<<<<
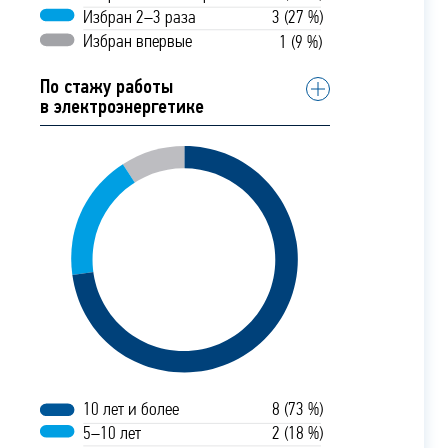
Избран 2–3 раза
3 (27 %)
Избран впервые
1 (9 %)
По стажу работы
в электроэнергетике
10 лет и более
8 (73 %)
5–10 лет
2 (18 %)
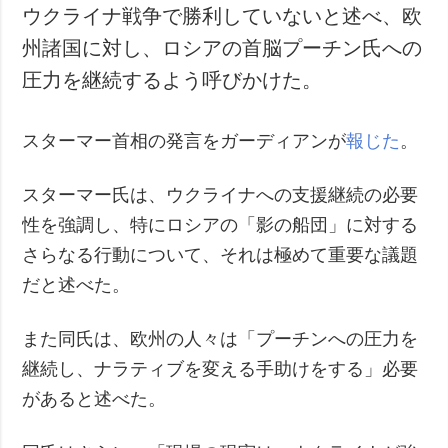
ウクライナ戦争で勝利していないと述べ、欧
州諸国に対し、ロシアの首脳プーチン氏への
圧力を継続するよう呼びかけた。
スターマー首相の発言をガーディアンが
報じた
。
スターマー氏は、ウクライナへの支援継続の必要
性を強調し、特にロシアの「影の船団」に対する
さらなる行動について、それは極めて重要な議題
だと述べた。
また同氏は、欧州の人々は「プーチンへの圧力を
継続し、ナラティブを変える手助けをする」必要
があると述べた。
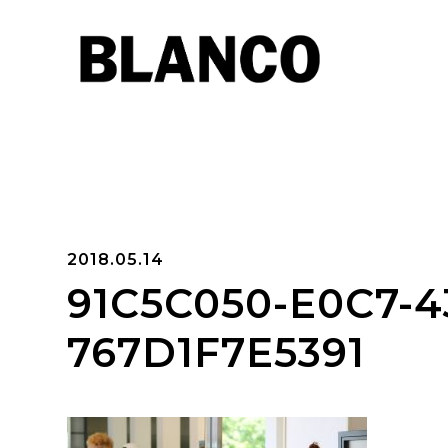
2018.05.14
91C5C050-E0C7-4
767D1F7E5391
>>>>
== What you will do ==
Every line from the one holding "さらなる行動について、それは極めて重要な議題" through the final line of the data above is to be reproduced exactly, both ends included, with the pictures left out.

== Written reply ==
さらなる行動について、それは極めて重要な議題
だと述べた。
また同氏は、欧州の人々は「プーチンへの圧力を
継続し、ナラティブを変える手助けをする」必要
があると述べた。
2018.05.14
91C5C050-E0C7-4
767D1F7E5391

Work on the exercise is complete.